Species of gastropod

Leucosyrinx verrillii is a species of sea snail, a marine gastropod mollusk in the family Pseudomelatomidae, the turrids and allies.

==Description==
The shell size varies between 23 mm and 38 mm.

It is distinguished among several allied forms by the distinct fine even threads on the fasciole, the form and number of its riblets, and the absence of any presutural wrinkles or coronating band.

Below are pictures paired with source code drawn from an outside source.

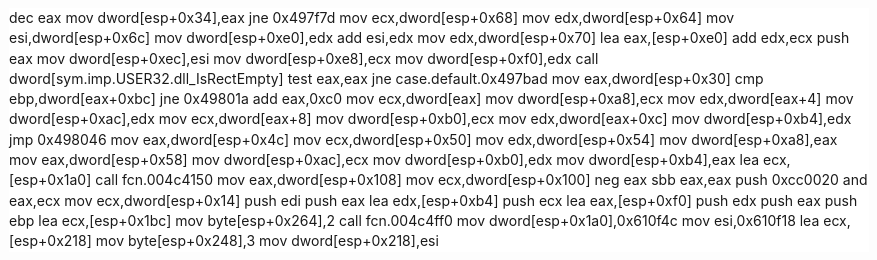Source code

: dec eax
mov dword[esp+0x34],eax
jne 0x497f7d
mov ecx,dword[esp+0x68]
mov edx,dword[esp+0x64]
mov esi,dword[esp+0x6c]
mov dword[esp+0xe0],edx
add esi,edx
mov edx,dword[esp+0x70]
lea eax,[esp+0xe0]
add edx,ecx
push eax
mov dword[esp+0xec],esi
mov dword[esp+0xe8],ecx
mov dword[esp+0xf0],edx
call dword[sym.imp.USER32.dll_IsRectEmpty]
test eax,eax
jne case.default.0x497bad
mov eax,dword[esp+0x30]
cmp ebp,dword[eax+0xbc]
jne 0x49801a
add eax,0xc0
mov ecx,dword[eax]
mov dword[esp+0xa8],ecx
mov edx,dword[eax+4]
mov dword[esp+0xac],edx
mov ecx,dword[eax+8]
mov dword[esp+0xb0],ecx
mov edx,dword[eax+0xc]
mov dword[esp+0xb4],edx
jmp 0x498046
mov eax,dword[esp+0x4c]
mov ecx,dword[esp+0x50]
mov edx,dword[esp+0x54]
mov dword[esp+0xa8],eax
mov eax,dword[esp+0x58]
mov dword[esp+0xac],ecx
mov dword[esp+0xb0],edx
mov dword[esp+0xb4],eax
lea ecx,[esp+0x1a0]
call fcn.004c4150
mov eax,dword[esp+0x108]
mov ecx,dword[esp+0x100]
neg eax
sbb eax,eax
push 0xcc0020
and eax,ecx
mov ecx,dword[esp+0x14]
push edi
push eax
lea edx,[esp+0xb4]
push ecx
lea eax,[esp+0xf0]
push edx
push eax
push ebp
lea ecx,[esp+0x1bc]
mov byte[esp+0x264],2
call fcn.004c4ff0
mov dword[esp+0x1a0],0x610f4c
mov esi,0x610f18
lea ecx,[esp+0x218]
mov byte[esp+0x248],3
mov dword[esp+0x218],esi

[similar_1_ref]: /report/fcn.10bd17cf@89dc67d2f980e8488f97b1bf8cb24258
[similar_2_ref]: /report/fcn.004daef0@7453c96a6fbd42ec690b8deb53eafcba
[similar_3_ref]: /report/fcn.00455f70@3e981d1767f44f5fe2446a49ffe52f4e
[similar_4_ref]: /report/fcn.0040b180@27ac6b5c7fa1ad11790cdc733c25a701
[similar_5_ref]: /report/fcn.0040ab30@27ac6b5c7fa1ad11790cdc733c25a701
[virustotal_ref]: https://www.virustotal.com/gui/file/7453c96a6fbd42ec690b8deb53eafcba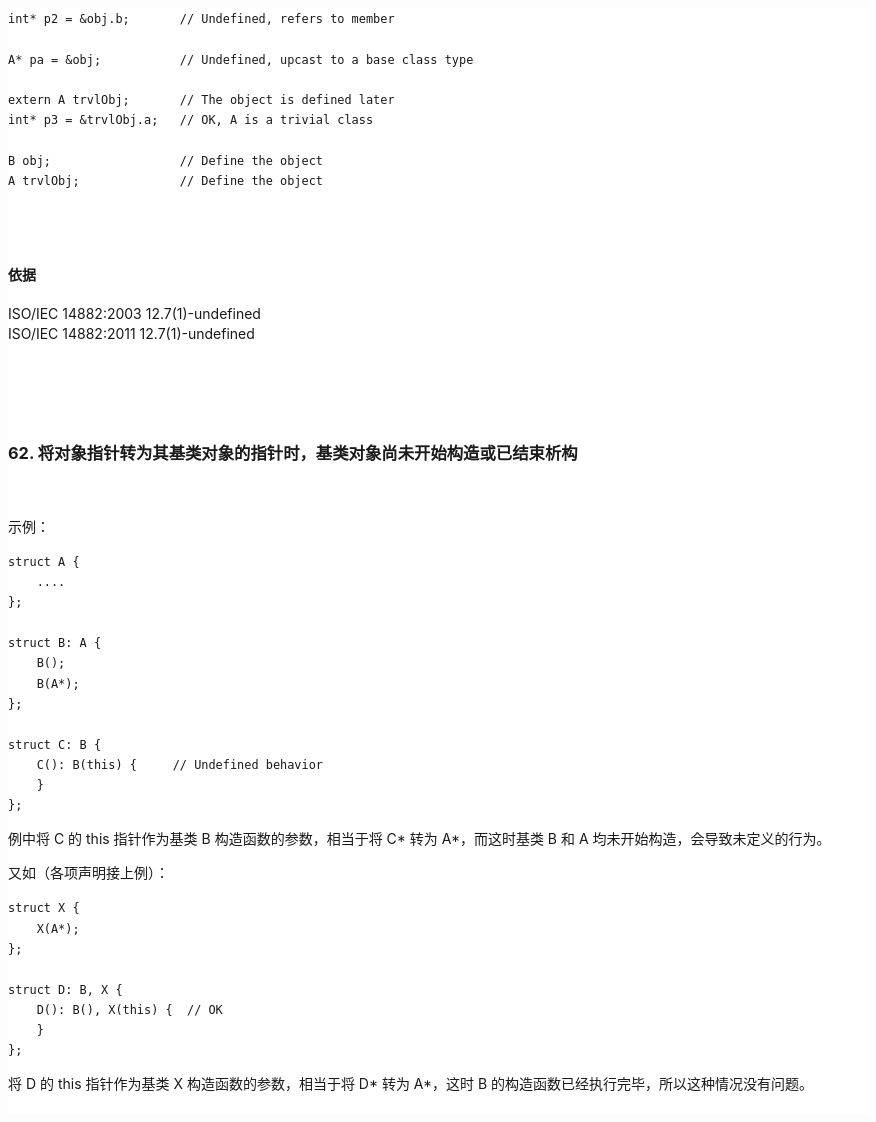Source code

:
 ```
int* p2 = &obj.b;       // Undefined, refers to member

A* pa = &obj;           // Undefined, upcast to a base class type

extern A trvlObj;       // The object is defined later
int* p3 = &trvlObj.a;   // OK, A is a trivial class

B obj;                  // Define the object
A trvlObj;              // Define the object
```
<br/>
<br/>

#### 依据
ISO/IEC 14882:2003 12.7(1)-undefined  
ISO/IEC 14882:2011 12.7(1)-undefined  
<br/>

<br/>
<br/>

### <span id="_62">62. 将对象指针转为其基类对象的指针时，基类对象尚未开始构造或已结束析构</span>
<br/>

示例：
```
struct A {
    ....
};

struct B: A {
    B();
    B(A*);
};

struct C: B {
    C(): B(this) {     // Undefined behavior
    }
};
```
例中将 C 的 this 指针作为基类 B 构造函数的参数，相当于将 C\* 转为 A\*，而这时基类 B 和 A 均未开始构造，会导致未定义的行为。  
  
又如（各项声明接上例）：
```
struct X {
    X(A*);
};

struct D: B, X {
    D(): B(), X(this) {  // OK
    }
};
```
将 D 的 this 指针作为基类 X 构造函数的参数，相当于将 D\* 转为 A\*，这时 B 的构造函数已经执行完毕，所以这种情况没有问题。
<br/>
<br/>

The long shell is very slender. The aperture is longer than the spire behind it. The color of the shell is white or ashy. The protoconch is yellowish, subglobular, glassy, smooth. The shell contains ten whorls, beside the protoconch. The suture is appressed, a coronet of short, elevated, backward pointing wrinkles marginating the whorl in front of it. The fasciole is wide, with obsolete sculpture or is smooth, polished, very sloping, subconcave. The shoulder of the whorl is angulated, ornamented (on the whorl before the last) with about four- teen nodular riblets. These riblets on the early whorls are short, stout, and very prominent. Later they become more slender and oblique, and on the body whorl tend to become obsolete entirely. The whole shell, except the fasciole, is covered with fine flattened threads, not prominent, and often wavy or obliquely directed from irregularities of growth. The aperture is long and rather narrow. The siphonal canal is narrow, long and flaring a little at the end. The outer lip is thin, simple, broadly arched forward, with no internal lira. The notch is deep, very wide, extending from the suture to the shoulder. The columellar lip slightly excavated, white and smooth. The columella is straight and attenuated in front. The whorls are moderately full, having a drawn-out appearance. The operculum is thin, pear-shaped, acutely pointed, with a thin marginal rib; pale horn-color. (described as Leucosyrinx tenoceras)

==Distribution==
This species is found in European waters along the British Isles and the Bay of Biscay, in the Atlantic Ocean along the Azores, Cape Verde, Morocco; from North Carolina to Brazil, in the Gulf of Mexico, the Caribbean Sea and the Lesser Antilles.